Records from a dataset:

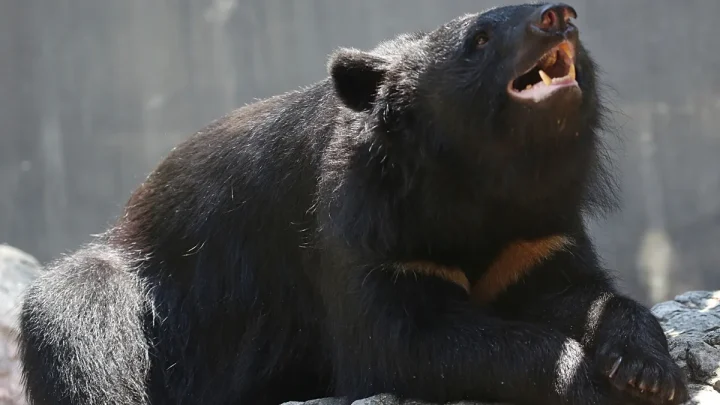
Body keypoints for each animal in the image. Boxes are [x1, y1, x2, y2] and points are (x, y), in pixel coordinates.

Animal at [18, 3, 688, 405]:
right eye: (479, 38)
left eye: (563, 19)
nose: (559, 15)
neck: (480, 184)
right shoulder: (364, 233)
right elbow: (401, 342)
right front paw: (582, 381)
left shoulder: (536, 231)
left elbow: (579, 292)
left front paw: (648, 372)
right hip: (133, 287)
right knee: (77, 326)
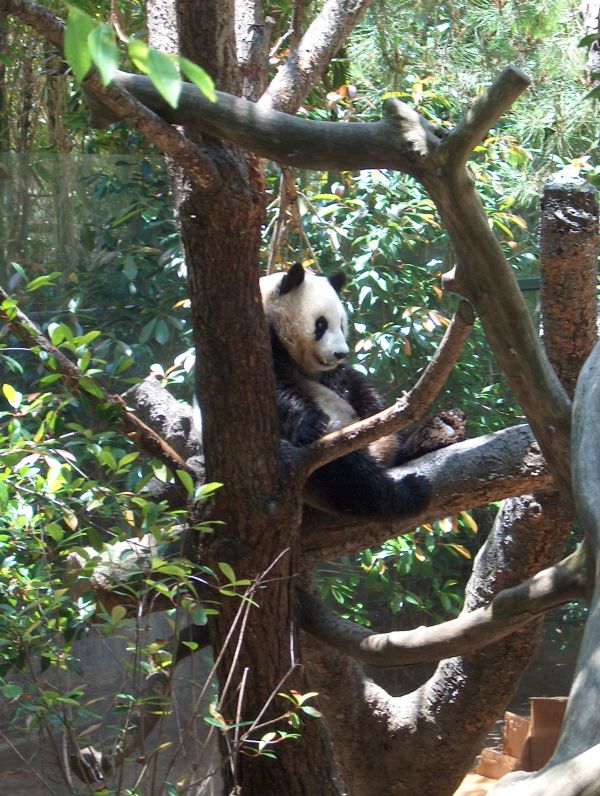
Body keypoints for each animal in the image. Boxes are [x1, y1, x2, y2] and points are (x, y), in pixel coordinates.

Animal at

==

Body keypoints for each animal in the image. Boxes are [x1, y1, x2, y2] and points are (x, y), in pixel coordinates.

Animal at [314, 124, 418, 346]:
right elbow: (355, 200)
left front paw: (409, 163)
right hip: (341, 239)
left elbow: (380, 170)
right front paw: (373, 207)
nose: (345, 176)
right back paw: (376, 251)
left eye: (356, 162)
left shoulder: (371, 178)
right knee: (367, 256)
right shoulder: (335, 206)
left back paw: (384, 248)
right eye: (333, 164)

◆ PROBLEM
The range runs from the line above containing "nose: (345, 176)" to the line containing "right eye: (333, 164)", inclusive. Restate those lines word for word and no others.

◆ EXERCISE SOLUTION
nose: (345, 176)
right back paw: (376, 251)
left eye: (356, 162)
left shoulder: (371, 178)
right knee: (367, 256)
right shoulder: (335, 206)
left back paw: (384, 248)
right eye: (333, 164)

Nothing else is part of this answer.